Perfect Pencils

We will be making a perfect pencil sharpener.
Porter D Taylor B
Grade 7


Our question is how can we make a perfect pencil sharpener. 



I think that when we test the 30 Degree angle will be favoured over the other ones because that pencil angle is in the middle of all the other ones. 

I think that with the help of some 3-D printing, we’ll be able to make a sharpener that cuts at a perfect angle and a perfect length that our volunteers will determine. 


We watched these 9 videos to find out about how pencil sharpener's work and how they are made. As well as how to make one. 


We looked up the average dimensions of a pencil sharpener. We found that they are 2.5 × 1.7 × 1.1 cm. This is the Dimensions of the average pencil sharpener. We thought, how can we make this better?

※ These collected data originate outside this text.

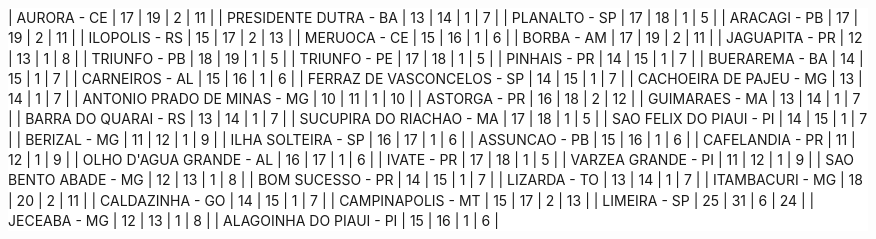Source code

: | AURORA - CE | 17 | 19 | 2 | 11 |
| PRESIDENTE DUTRA - BA | 13 | 14 | 1 | 7 |
| PLANALTO - SP | 17 | 18 | 1 | 5 |
| ARACAGI - PB | 17 | 19 | 2 | 11 |
| ILOPOLIS - RS | 15 | 17 | 2 | 13 |
| MERUOCA - CE | 15 | 16 | 1 | 6 |
| BORBA - AM | 17 | 19 | 2 | 11 |
| JAGUAPITA - PR | 12 | 13 | 1 | 8 |
| TRIUNFO - PB | 18 | 19 | 1 | 5 |
| TRIUNFO - PE | 17 | 18 | 1 | 5 |
| PINHAIS - PR | 14 | 15 | 1 | 7 |
| BUERAREMA - BA | 14 | 15 | 1 | 7 |
| CARNEIROS - AL | 15 | 16 | 1 | 6 |
| FERRAZ DE VASCONCELOS - SP | 14 | 15 | 1 | 7 |
| CACHOEIRA DE PAJEU - MG | 13 | 14 | 1 | 7 |
| ANTONIO PRADO DE MINAS - MG | 10 | 11 | 1 | 10 |
| ASTORGA - PR | 16 | 18 | 2 | 12 |
| GUIMARAES - MA | 13 | 14 | 1 | 7 |
| BARRA DO QUARAI - RS | 13 | 14 | 1 | 7 |
| SUCUPIRA DO RIACHAO - MA | 17 | 18 | 1 | 5 |
| SAO FELIX DO PIAUI - PI | 14 | 15 | 1 | 7 |
| BERIZAL - MG | 11 | 12 | 1 | 9 |
| ILHA SOLTEIRA - SP | 16 | 17 | 1 | 6 |
| ASSUNCAO - PB | 15 | 16 | 1 | 6 |
| CAFELANDIA - PR | 11 | 12 | 1 | 9 |
| OLHO D'AGUA GRANDE - AL | 16 | 17 | 1 | 6 |
| IVATE - PR | 17 | 18 | 1 | 5 |
| VARZEA GRANDE - PI | 11 | 12 | 1 | 9 |
| SAO BENTO ABADE - MG | 12 | 13 | 1 | 8 |
| BOM SUCESSO - PR | 14 | 15 | 1 | 7 |
| LIZARDA - TO | 13 | 14 | 1 | 7 |
| ITAMBACURI - MG | 18 | 20 | 2 | 11 |
| CALDAZINHA - GO | 14 | 15 | 1 | 7 |
| CAMPINAPOLIS - MT | 15 | 17 | 2 | 13 |
| LIMEIRA - SP | 25 | 31 | 6 | 24 |
| JECEABA - MG | 12 | 13 | 1 | 8 |
| ALAGOINHA DO PIAUI - PI | 15 | 16 | 1 | 6 |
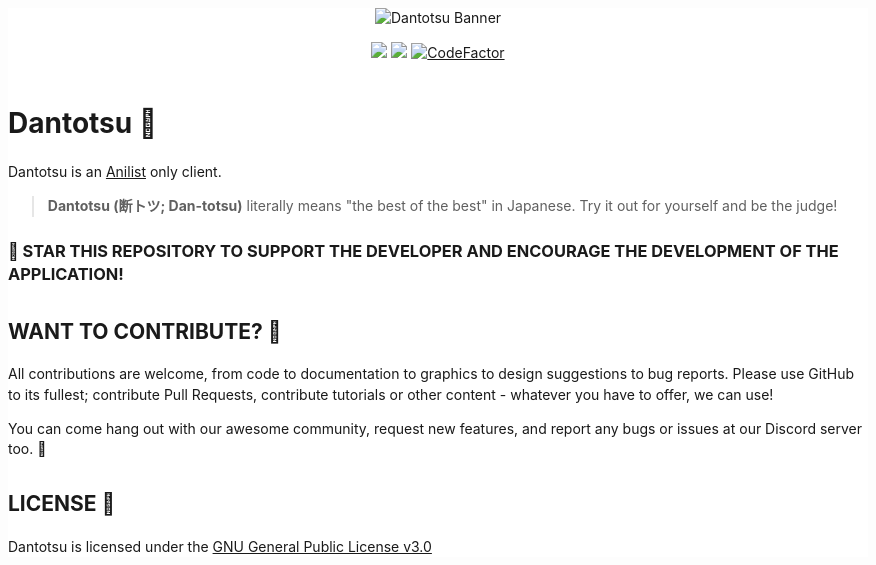 <p align="center">
   <img src="https://pbxt.replicate.delivery/2PX94viD6lJSDVayQrGyDH7CGu7IjQ6e8HEtOGDeelefXRdOC/out.png" alt="Dantotsu Banner" width=100% >
</p>
<p align="center">
   <img src="https://img.shields.io/badge/platforms-android-blueviolet?style=for-the-badge"/>
   <a href="https://github.com/rebelonion/Dantotsu/releases"><img src="https://img.shields.io/github/downloads/rebelonion/Dantotsu/total?color=%233DDC84&logo=android&logoColor=%23fff&style=for-the-badge"></a>
   <a href="https://www.codefactor.io/repository/github/rebelonion/dantotsu"><img src="https://www.codefactor.io/repository/github/rebelonion/dantotsu/badge?color=%233DDC84&logo=android&logoColor=%23fff&style=for-the-badge" alt="CodeFactor" /></a>
</p>

# **Dantotsu** 🌟

Dantotsu is an [Anilist](https://anilist.co/) only client.

> **Dantotsu (断トツ; Dan-totsu)** literally means "the best of the best" in Japanese. Try it out for yourself and be the judge!


### 🚀 STAR THIS REPOSITORY TO SUPPORT THE DEVELOPER AND ENCOURAGE THE DEVELOPMENT OF THE APPLICATION!

## WANT TO CONTRIBUTE? 🤝

All contributions are welcome, from code to documentation to graphics to design suggestions to bug reports. Please use GitHub to its fullest; contribute Pull Requests, contribute tutorials or other content - whatever you have to offer, we can use!

You can come hang out with our awesome community, request new features, and report any bugs or issues at our Discord server too. 📣


## LICENSE 📜

Dantotsu is licensed under the [GNU General Public License v3.0](LICENSE.md)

We changed the dimensions too, 2.5 x 1.5 x 1.5 cm.

To actually make our sharpener, Porter learned how to 3-D print so we can make the design. 






Controlled Variable


The pencils, paper and volunteers we test with, all these variables stayed the same. 


Manipulating Variable


We are changing the angle of the pencil lead that is sharpened.


Responding Variable


A perfectly sharpened pencil. 





  1. Buy all of the supplies that are needed. 
  2. First, we test to find out what the perfect angle and lead length for a pencil is. We do this by using a pocket knife and a protractor to carefully and precisely sharpen the pencils to different angles. 
  3.    Then we/the volunteers will test the durability while keeping it sharp to find that sweetspot. The volunteers will write 50 words on a sheet of paper for every pencil lead length. 
  4. Find out how pencil sharpeners are made and how they work. 
  5.  Create 3-D printing design 
  6. Print the sharpener and attach the razor blades. 




Plastic, paper, pencils, razor blades, pocket knives, and a 3-D printer. 


We noticed that the left handed writers prefered different pencils. Most of the students however prefered longer, skinnier pencil leads compared to shorter, wider ones. Everyone was getting tired mentally and physically after writing for a while. Even with the breaks in between. Over time, the volunteers were slowing down, and their writing was becoming less neat.                                          




For the data that we have collected, each pencil was marked out of 10 by 8 volunteers. We added up each score with a maximum score of 80


Most common comment:

Pencil 1.     10o :    57/80       “Tip breaks off too easily.”

Pencil 2.     20o :    57/80     “Very similar to the 1st one but better.”

Pencil 3.     30o :    59/80      “Very good.”

Pencil 4.     40o :    46/80     “Gets dull easily.”

Pencil 5.     50o :   34 /80 “Good at first, but dull afterwards.”  



We've concluded from this project that narrower pencils leads are prefered over wider ones, and that a pencil sharpened to a 30 degree angle is the best out of the pencils we tested. We 3-D printed a sharpener that sharpens to this angle and attached a razor blade to it.

This is our perfect pencil sharpener. 


Sadly, the sharpener that we made is not working. It is not working because the angle in which the blade sits is not steep enough for the blade to catch the pencil. We would also try to get a stronger plastic in our 3-D printer. It also would have been better if we changed where the screw hole is. 


The application for this product would be to be used by students, office workers, anyone who uses a pencil. We're hoping to make the lives of these people just a little better. 

Sources Of Error

If we were to do our project again we would have done the testing at the same time every day with every test supject. We tested Taylor's class in the middle of the day during lunch. Porter's tests were held at the end of the day, by doing this it made it so that Taylors classes hands were way less sore than Porters because they were at the end of the day instead of the middle. If we were to test again we would also make sure to print the writen test from the same printer. We had different thicknesses of paper, Taylor's papers were thinner and softer than Porter's. This might have resulted in different results if we used the same type of paper. 

If we were to do the pencil sharpener again we would make sure to:

- We would make the angle in which the blade sits sharper.

- We would also make an actual screw hole that fits the screw. 

- We would also make the inside if the sharpener smoother. 


We used the apps: Google, Google Classroom, Google Docs, Zoom, FaceTime, Thingiverse, Youtube, Amazon, Wikipedia, Blender, and Gmail. 


We used our school 3-D printer, and had help coordinating our project with our teachers Mr. Ryan, and Mrs. Saville.